I would have thought that with such a system there would be more problems with the optical measurement than with one where the working area is always the same distance from the camera.

With a moving table I could rather imagine that a grid optically changes its edge lengths when you move it away from or towards the camera. This could cause the position X-100, Y-100 to no longer fit exactly.

But this does not answer my question - what is the function of the offset in the camera menu? As already mentioned, I can move the overlay image with it, but it has no influence on the axis position.

I would have thought that if I set an offset of Y+2.5 and X-2.5, these values would have a direct influence on the zero point of the machine.

So if I select a position X 150 and Y 150 for an object in Lightburn, it will automatically move to position X 147.5 and Y 152.5. But this is not the case.

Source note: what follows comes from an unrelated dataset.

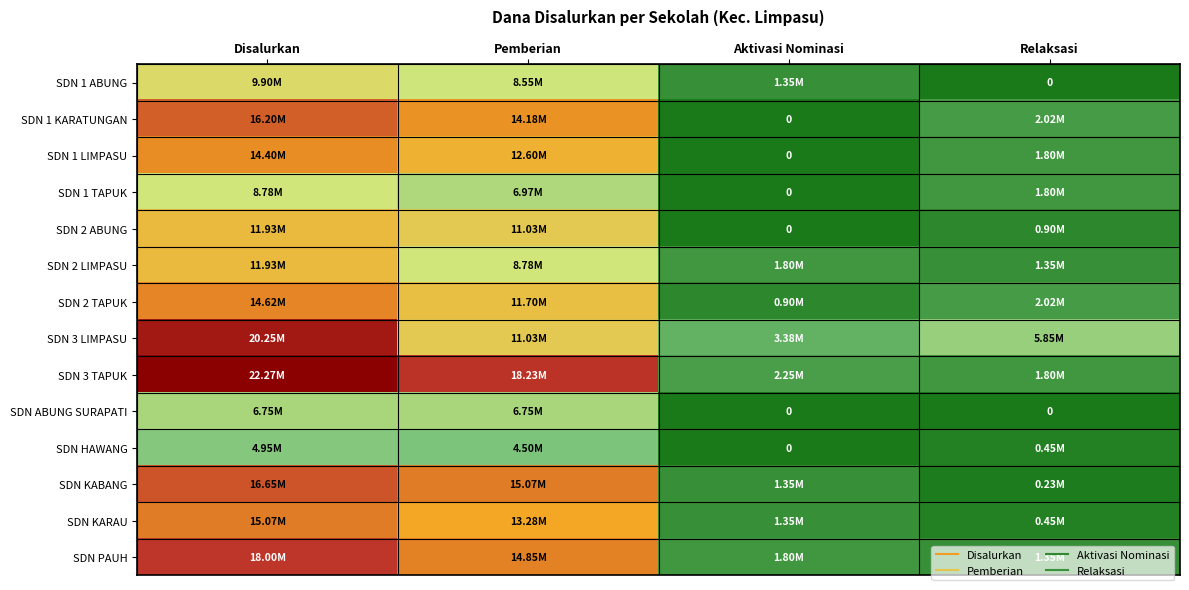

At which category does the chart reach its minimum across all series?

Relaksasi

Technically it’s not the focus point of the laser, but the distance from the work surface to the camera. As things move closer, they get bigger, and the calibration will be off more as that difference from the original distance increases.

To LightBurn, these two scenarios are exactly the same, because the distance between the top of the work and the camera is identical:

The offsets shift the position of the captured image in the edit window in LightBurn, so you align the camera image to match the work area, not the other way around.